**Page extract:**




(1) The rule is select an attorney who has practiced in this specialty for 15 years or more.


   As I described in the paragraph above, bankruptcy practice can be fairly involved in asset cases. In an asset case the Debtor always has choices to make with regard to the disposition of assets. However, the Debtor often doesn’t know what the choices are or even what is the logical approach to making them. Finding out about these choices and weighing your decisions is something you need help with. It will not occur unless your attorney is willing to spend the time with you to make sure that it occurs.


(2) The rule is select an attorney whose procedure includes an initial face to face consultation of at least an hour, and a thorough discussion of each of your assets and the methods to be used to preserve them.



   The forms and schedules required to be filed with a petition in bankruptcy are not simple, obvious, or easy to understand. The only way a debtor can submit candid, complete and accurate forms is with a lot of help and personal instruction from someone who really understands the law behind the forms. This will not happen in a law office where your case is handled entirely by secretaries. It is essential that an attorney be actively involved at various points to ensure that legalities are complied with and the forms are correctly filled out. One of the worst situations is where the official forms are "dumbed" down so that you can believe that you understand them (when in fact you are looking at a paraphrased version) and sent out to you to be completed by you with no help at all! The theory seems to be that if the attorney relies entirely on your uninformed answers, and asks no questions of his own, he will not be held responsible when something goes wrong. What people have told us in such cases is that it is impossible to get that attorney on the phone if something does go wrong. Usually by that time there is no good way to help the Debtor’s situation.

(3) The rule is select an attorney who intends to meet with you at various points during your case and who actually participates in and supervises all aspects of the case.

   I have already explained that the 341 Hearing in bankruptcy is not as arduous or difficult as it once was, but that dangers still lurk just below the surface. It is still necessary for the debtor to be prepared for the hearing although the preparation need not be too extensive. You need to know what questions the trustee might ask and to familiarize yourself with your petition and schedules with a view toward what the trustee might like to know. This requires a pre-hearing preparation meeting with your attorney which has the additional benefit of putting your mind at ease so that you can sleep the night before.

**What to work on:**
1/ Duplicate the part of the bankruptcy attorney advice that opens with the words containing "(2) The rule" and closes with "to preserve them.".
2/ How would you render this sentence from the bankruptcy attorney advice in Spanish: "It is still necessary for the debtor to be prepared for the hearing although the preparation need not be too extensive."
The material that comes after this is separate from the advice on choosing a bankruptcy attorney.

**Extracted information:**
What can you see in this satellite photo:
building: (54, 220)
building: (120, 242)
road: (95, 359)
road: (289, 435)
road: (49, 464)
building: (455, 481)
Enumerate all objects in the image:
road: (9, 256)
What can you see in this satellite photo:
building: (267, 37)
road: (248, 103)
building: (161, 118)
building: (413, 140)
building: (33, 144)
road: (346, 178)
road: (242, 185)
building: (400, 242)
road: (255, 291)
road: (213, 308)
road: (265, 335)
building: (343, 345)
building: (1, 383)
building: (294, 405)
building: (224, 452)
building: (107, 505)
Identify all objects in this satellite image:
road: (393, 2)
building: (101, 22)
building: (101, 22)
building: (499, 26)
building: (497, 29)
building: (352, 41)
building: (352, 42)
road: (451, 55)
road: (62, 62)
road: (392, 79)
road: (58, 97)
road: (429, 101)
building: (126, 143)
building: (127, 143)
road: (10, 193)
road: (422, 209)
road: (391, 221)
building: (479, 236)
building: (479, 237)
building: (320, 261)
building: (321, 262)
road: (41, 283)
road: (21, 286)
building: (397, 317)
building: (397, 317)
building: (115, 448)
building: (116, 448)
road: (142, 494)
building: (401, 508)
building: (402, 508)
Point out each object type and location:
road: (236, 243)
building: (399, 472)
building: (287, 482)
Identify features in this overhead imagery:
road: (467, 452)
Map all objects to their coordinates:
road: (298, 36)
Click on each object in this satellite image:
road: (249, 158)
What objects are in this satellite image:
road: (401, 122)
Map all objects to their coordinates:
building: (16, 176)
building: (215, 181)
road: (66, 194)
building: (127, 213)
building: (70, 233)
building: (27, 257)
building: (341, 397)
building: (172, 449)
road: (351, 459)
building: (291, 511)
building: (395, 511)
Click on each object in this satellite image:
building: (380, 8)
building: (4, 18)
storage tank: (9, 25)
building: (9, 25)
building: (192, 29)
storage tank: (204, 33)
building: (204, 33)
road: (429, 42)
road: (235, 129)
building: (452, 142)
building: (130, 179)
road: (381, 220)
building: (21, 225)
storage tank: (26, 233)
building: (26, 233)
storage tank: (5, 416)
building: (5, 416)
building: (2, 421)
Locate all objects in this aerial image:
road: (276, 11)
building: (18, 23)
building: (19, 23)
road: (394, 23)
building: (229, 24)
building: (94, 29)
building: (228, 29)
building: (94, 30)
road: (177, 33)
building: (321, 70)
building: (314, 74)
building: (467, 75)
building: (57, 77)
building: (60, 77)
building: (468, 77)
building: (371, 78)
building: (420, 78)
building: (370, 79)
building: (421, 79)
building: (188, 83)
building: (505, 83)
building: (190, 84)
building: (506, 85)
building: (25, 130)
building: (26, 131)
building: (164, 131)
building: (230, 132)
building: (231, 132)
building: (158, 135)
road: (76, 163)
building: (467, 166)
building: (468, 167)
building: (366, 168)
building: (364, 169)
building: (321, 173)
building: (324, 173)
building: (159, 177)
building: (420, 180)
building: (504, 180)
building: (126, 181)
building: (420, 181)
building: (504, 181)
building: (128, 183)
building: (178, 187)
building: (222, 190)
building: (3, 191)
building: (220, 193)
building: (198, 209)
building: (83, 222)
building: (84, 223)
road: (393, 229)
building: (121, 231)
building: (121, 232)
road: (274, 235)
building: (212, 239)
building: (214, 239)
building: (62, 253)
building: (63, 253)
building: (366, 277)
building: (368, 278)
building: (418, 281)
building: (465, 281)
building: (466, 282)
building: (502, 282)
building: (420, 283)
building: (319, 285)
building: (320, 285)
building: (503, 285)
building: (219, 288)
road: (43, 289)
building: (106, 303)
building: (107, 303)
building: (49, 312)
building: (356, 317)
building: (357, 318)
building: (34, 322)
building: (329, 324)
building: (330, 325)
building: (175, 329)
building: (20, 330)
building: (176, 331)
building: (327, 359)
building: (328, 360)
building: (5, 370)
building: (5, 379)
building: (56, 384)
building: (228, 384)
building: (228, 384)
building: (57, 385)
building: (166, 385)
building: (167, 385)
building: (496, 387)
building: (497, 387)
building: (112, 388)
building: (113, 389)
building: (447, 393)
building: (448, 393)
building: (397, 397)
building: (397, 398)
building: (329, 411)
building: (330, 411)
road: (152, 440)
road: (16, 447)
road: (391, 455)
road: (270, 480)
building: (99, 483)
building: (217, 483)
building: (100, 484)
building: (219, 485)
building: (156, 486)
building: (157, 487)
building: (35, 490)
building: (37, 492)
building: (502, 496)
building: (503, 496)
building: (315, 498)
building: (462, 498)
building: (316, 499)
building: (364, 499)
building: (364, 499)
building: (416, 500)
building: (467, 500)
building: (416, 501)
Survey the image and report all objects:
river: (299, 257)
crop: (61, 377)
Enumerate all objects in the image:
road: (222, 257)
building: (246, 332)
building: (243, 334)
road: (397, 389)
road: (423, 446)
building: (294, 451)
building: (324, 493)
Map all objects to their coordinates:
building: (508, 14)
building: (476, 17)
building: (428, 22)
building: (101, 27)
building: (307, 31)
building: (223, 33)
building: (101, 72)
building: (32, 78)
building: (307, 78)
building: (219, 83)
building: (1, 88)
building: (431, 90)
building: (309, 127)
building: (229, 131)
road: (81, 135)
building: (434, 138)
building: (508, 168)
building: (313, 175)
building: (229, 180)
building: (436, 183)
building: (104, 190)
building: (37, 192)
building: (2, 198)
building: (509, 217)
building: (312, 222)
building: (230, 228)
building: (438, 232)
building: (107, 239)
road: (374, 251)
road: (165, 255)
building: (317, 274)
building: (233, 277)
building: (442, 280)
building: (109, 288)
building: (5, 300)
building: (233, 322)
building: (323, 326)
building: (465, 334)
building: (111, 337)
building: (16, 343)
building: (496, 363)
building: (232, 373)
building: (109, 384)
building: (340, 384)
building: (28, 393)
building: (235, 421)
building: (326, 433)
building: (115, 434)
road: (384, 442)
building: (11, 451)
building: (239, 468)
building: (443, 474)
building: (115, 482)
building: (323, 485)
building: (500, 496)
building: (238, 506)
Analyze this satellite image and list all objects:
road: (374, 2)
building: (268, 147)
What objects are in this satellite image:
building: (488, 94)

**Set of answers:**
1/
(2) The rule is select an attorney whose procedure includes an initial face to face consultation of at least an hour, and a thorough discussion of each of your assets and the methods to be used to preserve them.

2/ Sigue siendo necesario que el deudor esté preparado para la audiencia, aunque la preparación no tiene por qué ser demasiado extensa.